Incorporation of Waelz Slag into Commercial Ceramic Bricks: A Practical Example of Industrial Ecology

Abstract

The recovery of electric arc furnace (EAF) dust generates large amounts of an industrial byproduct called Waelz slag. This residue, consisting primarily of iron oxide contaminated with other metal oxides (including zinc and lead), is usually disposed of in landfill sites at a high economic and environmental cost. This paper investigates an alternative based on industrial ecology principles, which involves the incorporation of Waelz slag into clay ceramic construction bricks. For the purpose of this work, Waelz slag and raw materials employed in the manufacture of ceramic bricks (natural clays, wood pulp) were characterized. Subsequently, a series of brick specimens were manufactured according to commercial mixes and using industrial equipment and procedures. Similar specimens were also produced replacing 20−30 wt % of the clay with Waelz slag. The resulting products were analyzed for their physical (bulk density, water absorption, open porosity), mechanical (modulus of rupture), and chemical properties (soluble salts content) in order to evaluate compliance with quality standards for construction materials. The environmental consequences of incorporating slag into ceramic products were also investigated at three stages of their life cycle: release of potentially toxic species during their use (NEN 7345), leaching of heavy metals after disposal in landfill sites (EN 12457 1 and 2), and emission of atmospheric pollutants during the firing process. The experimental results demonstrate that incorporation of Waelz slag does not deteriorate the physical, mechanical, and chemical properties of the resulting products.
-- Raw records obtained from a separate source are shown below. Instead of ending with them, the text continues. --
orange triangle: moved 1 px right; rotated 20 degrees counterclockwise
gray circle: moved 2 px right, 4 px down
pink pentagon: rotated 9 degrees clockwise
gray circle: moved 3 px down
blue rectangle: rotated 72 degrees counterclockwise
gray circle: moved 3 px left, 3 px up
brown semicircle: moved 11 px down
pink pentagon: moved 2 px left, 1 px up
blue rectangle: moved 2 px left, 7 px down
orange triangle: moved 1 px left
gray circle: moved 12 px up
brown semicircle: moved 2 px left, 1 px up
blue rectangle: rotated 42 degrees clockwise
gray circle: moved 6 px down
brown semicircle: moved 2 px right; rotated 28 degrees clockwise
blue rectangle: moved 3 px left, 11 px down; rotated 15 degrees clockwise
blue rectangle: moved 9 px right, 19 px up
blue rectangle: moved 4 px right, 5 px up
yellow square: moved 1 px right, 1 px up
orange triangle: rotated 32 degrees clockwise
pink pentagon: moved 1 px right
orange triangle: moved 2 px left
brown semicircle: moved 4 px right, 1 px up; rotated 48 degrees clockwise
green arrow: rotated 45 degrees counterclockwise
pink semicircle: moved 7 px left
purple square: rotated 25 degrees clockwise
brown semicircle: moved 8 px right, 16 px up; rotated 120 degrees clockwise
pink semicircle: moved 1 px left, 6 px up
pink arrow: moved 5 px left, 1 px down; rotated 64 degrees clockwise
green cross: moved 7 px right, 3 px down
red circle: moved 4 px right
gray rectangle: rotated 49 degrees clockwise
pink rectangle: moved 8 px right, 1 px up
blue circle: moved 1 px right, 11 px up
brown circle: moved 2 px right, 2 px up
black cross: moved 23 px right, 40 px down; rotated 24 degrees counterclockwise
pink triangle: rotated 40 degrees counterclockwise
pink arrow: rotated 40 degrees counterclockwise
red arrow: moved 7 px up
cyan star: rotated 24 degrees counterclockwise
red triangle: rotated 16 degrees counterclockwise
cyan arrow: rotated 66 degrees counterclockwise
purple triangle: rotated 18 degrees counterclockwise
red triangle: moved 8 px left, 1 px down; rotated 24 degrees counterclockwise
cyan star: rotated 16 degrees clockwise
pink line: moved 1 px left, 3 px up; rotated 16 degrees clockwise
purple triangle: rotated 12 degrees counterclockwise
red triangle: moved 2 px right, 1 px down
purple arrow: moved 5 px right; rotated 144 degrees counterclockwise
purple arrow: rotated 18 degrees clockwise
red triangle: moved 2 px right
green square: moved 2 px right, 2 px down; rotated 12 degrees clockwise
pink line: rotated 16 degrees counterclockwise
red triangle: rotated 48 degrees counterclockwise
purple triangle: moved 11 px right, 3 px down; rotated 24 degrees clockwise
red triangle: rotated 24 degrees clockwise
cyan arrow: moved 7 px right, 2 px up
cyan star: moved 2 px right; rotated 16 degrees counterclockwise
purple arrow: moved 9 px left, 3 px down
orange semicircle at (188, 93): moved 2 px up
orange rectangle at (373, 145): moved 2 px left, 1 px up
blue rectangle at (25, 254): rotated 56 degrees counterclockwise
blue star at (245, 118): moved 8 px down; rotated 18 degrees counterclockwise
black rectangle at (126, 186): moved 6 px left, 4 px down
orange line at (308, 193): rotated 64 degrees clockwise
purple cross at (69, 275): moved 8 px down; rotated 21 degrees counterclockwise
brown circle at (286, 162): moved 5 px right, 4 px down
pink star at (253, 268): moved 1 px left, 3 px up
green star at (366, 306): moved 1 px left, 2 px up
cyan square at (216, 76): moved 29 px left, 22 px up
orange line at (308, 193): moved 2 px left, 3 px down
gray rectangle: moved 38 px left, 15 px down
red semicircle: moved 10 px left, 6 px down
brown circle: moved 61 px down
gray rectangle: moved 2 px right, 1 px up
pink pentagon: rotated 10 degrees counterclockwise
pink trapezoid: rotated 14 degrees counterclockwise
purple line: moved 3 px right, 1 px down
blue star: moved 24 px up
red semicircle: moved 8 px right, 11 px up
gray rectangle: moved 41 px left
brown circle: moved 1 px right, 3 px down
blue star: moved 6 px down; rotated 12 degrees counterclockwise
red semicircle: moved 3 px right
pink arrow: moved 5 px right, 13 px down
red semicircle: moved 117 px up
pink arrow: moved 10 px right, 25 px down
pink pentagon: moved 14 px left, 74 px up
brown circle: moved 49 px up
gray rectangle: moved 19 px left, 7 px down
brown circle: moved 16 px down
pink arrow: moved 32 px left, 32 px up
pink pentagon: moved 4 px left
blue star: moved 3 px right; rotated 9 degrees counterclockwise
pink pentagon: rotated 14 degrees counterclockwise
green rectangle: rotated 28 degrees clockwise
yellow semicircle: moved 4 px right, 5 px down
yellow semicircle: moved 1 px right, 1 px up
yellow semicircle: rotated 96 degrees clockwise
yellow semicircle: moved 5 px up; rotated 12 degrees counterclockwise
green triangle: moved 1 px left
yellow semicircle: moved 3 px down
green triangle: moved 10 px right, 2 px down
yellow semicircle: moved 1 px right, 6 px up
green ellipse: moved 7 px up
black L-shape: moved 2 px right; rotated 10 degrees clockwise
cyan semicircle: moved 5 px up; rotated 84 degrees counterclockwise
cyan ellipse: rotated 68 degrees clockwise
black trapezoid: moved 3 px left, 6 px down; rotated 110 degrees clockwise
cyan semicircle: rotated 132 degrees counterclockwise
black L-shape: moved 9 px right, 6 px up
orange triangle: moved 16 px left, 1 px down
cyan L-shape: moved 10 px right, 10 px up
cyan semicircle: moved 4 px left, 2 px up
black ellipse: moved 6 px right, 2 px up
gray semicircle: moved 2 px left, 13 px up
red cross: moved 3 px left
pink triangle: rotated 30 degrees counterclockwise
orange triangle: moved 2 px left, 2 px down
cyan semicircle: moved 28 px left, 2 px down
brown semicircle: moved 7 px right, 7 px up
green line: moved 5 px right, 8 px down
The leaching of species during its useful lives show compliance with threshold values established according to the Dutch Building Materials Decree (DBMD), and Waelz slag containing bricks fall into the category of nonhazardous waste landfill, just like conventional bricks used at this work. Emissions of CO2 and NOx were reduced versus the emissions of halogenated gases and SO2, which were favored due to the thermal decomposition of S, Cl, and F contained in the waste material.